What you will do:
Please carry on the blog post about lesser-known scary movies for Halloween, writing on from its final sentence.

Provided passage:
Last year for Halloween I wrote about five movies that scare me a lot. This year, I want to write about five more, but I am shying away from Freddy and Jason and Michael and Leatherface. Instead I am focusing on movies that aren't as well known and maybe even not horror at all but all had images that make me scared in the middle of the night. Not all of them are super scary, as a horror movie wimp, I shy away from anything too extreme, but I think any of these would make an excellent Halloween night choice! Four out of five of them are available on Netflix Instant!
1. Kill List (Ben Wheatley, 2011): I have written about this movie before on this very blog and nearly two years after seeing it, the imagery of this movie still terrifies me. The film follows incompetent hit man and father who is just trying to take care of his family. And it ends…well that’s the thing, Kill List has the most shocking, bizarre and unsettling ending of any movie I've seen. The story starts out quite mundane almost in a typical way, in the realist style, kitchen sink look, with Jay (Neil Maskell) and his mate Gal (Michael Smiley) taking on the fateful, final job before getting out of this killing business for good. Jay may or may not have committed some kind of atrocity while serving in the army and that may or may not be why he is picked for this job, to kill three people. Wheatley builds the tension exquisitely as the hits start to go wrong, and get weird and the viewer never really knows exactly what happening. There are demonic symbols and foreboding figures and a atmospheric and eerie play fight with his son, which feels like foreshadowing but you can’t pinpoint how. Once the first man on the kill list thanks Jay before he shoots him, you know things are going to get worse. As Jay and Gal try to explicate themselves from this job, the sense that something terrible is going to happen only builds. And boy does something terrible happen. Once the hit men encounter the druid / occult / satanic group that hired them, well I will leave it at that. A slow burn that explodes.

Data shown:
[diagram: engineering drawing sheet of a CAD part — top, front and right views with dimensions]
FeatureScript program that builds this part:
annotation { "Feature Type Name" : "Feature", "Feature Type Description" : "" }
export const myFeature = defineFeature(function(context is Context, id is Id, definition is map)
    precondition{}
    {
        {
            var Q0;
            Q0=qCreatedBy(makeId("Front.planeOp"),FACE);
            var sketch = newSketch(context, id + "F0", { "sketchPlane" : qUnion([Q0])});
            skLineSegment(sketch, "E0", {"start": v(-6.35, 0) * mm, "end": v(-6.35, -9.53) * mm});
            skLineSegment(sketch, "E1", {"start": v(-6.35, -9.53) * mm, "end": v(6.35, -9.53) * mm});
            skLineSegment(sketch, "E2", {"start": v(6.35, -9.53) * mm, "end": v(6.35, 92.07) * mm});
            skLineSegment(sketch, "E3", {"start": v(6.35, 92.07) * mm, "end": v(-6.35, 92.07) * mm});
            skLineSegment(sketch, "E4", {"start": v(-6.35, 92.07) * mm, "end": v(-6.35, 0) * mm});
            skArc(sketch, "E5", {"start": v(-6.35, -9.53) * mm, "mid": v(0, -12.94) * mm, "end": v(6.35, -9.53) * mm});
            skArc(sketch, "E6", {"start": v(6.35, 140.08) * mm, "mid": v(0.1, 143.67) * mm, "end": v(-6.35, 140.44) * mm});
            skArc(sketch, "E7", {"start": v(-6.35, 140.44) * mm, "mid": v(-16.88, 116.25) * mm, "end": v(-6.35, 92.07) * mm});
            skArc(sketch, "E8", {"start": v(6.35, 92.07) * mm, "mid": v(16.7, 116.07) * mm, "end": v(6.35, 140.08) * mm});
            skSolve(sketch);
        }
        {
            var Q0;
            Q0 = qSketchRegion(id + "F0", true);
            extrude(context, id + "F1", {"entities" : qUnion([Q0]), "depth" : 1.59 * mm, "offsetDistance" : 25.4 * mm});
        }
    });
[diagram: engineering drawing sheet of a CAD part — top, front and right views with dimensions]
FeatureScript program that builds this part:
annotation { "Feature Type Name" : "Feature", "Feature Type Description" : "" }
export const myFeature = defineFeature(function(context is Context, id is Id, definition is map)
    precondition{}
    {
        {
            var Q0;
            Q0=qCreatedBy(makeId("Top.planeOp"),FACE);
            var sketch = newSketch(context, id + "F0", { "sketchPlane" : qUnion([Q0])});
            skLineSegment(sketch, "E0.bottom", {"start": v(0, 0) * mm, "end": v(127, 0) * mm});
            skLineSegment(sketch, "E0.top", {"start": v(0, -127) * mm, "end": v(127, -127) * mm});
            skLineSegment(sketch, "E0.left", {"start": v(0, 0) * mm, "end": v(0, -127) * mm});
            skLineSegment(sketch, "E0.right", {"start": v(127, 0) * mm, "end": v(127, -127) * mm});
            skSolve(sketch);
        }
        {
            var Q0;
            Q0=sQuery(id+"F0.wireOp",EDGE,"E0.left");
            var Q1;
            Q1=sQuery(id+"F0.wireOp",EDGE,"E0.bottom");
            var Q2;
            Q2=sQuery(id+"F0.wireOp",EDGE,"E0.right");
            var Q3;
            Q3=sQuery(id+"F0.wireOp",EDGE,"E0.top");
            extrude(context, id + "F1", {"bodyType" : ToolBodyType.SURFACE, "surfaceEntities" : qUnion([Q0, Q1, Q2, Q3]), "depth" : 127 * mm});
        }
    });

Expected answer:
2. Entrance (Patrick Horvath and Dallas Hallam, 2011): I think the theme of this top five actually could have been slow burning horror because Entrance is another perfect example of a sense of dread building and building and finally exploding in one virtuoso ending. Whereas Wheately is more Kubrick, Horvath and Hallam are more Dardenne brothers, following our protagonist, Suziey (I almost want to refuse to spell it that obnoxious way), over her shoulder observing her everyday, very boring life. Suziey has moved to L.A. and made a few friends but mostly she is lonely and isolated. She spends her days walking (which in L.A. is strange in itself) and is threatened by men following her around, or are they? Her paranoia seems misplaced but as a woman I can definitely relate to that fear. We see a car slow down next to her on an empty road, she hears footsteps behind her, is it harmless or a threat? After her beloved dog goes missing and she begins to feel more and more anxiety in the city, she decides to move home to the Midwest. Throughout the film, there is a sustained eeriness and tension, a threat that Suziey and the viewer can’t quite put her finger on. At her going away party, the power goes out briefly and s*&t gets real we see what has been going on the whole time. Again, I will refrain from spoiling but the last twenty or so minutes of the film are a single, fluid take and manages to be terrifying and emotional and the last shot is strangely beautiful.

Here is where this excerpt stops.